Kernel density estimation is a statistical method to infer the true probability density function that governs the distribution of a random variable from discrete observations of that same entity. The variable may have more than one component, i.e. be described by several coordinates.
An instructive, two-dimensional example is population density, which is derived from discrete locations, such as people’s home addresses or animals encountered at specific places in the wild. A technical use case is the determination of a spatially-resolved particle flux as measured by a detector array that is sensitive to rare, individual impacts.
Kernel density estimation basically works like this: Bin the discrete observations in a histogram. This is straightforward and takes little computation time. Then smooth the data over the bins/grid with an image filter that adds adequate blur. The shape of the filter function is referred to as the “kernel” and its spatial extent as the “bandwidth”. The trick is to find the optimal filter size, one that does not smear out the data too much, but also averages over the artifacts that are due to the discrete nature of the input.
This library provides the adaptive kernel density estimator based on linear diffusion processes for one-dimensional and two-dimensional input data as outlined in the 2010 paper by Botev et al. The reference implementation for 1d and 2d, in Matlab, was provided by the paper’s first author, Zdravko Botev. This is a re-implementation in Python, with added test coverage.

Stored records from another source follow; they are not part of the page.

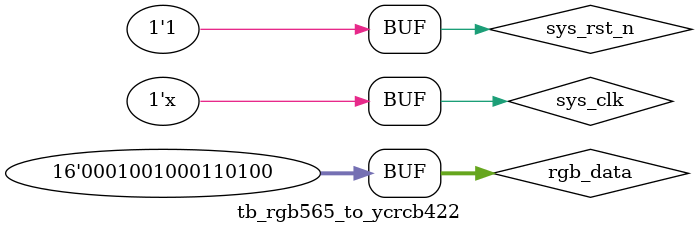
<source format=v>
`timescale 1ns/1ns
module tb_rgb565_to_ycrcb422();

reg             sys_clk     ;
reg             sys_rst_n   ;
reg     [15:0]  rgb_data    ;

wire    [7:0]   img_out     ;
wire    [1:0]   state       ;

initial
    begin
        sys_clk=1'b1;
        rgb_data=16'h1234;
        sys_rst_n<=1'b0;
        #20
        sys_rst_n<=1'b1;
    end
    
always #10 sys_clk=~sys_clk;

rgb565_to_ycbcr422      rgb565_to_ycbcr422_inst
(
    .sys_clk         (sys_clk  ),
    .sys_rst_n       (sys_rst_n),
    .rgb_data        (rgb_data ),

    .img_out         (img_out  ),
    .state           (state    )
);






endmodule
</source>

The diffusion-inspired method is particularly fast. Orders of
magnitude faster, for instance, than SciPy’s Gaussian kernel
estimator. Or those provided by Scikit-Learn. And most of
KDEpy’s — except for
FFTKDE, which uses a very similar
algorithm, but has no automatic bandwidth selection in dimensions
higher than one.
Automatic bandwidth selection is however key. Otherwise one may as well just apply a Gaussian filter and manually tune its size, i.e. the bandwidth, until the results look pleasing to the human eye. The bandwidth selection is what makes kernel density estimation a non-parametric method, so that we avoid making — possibly misguided — assumptions about the nature of the data.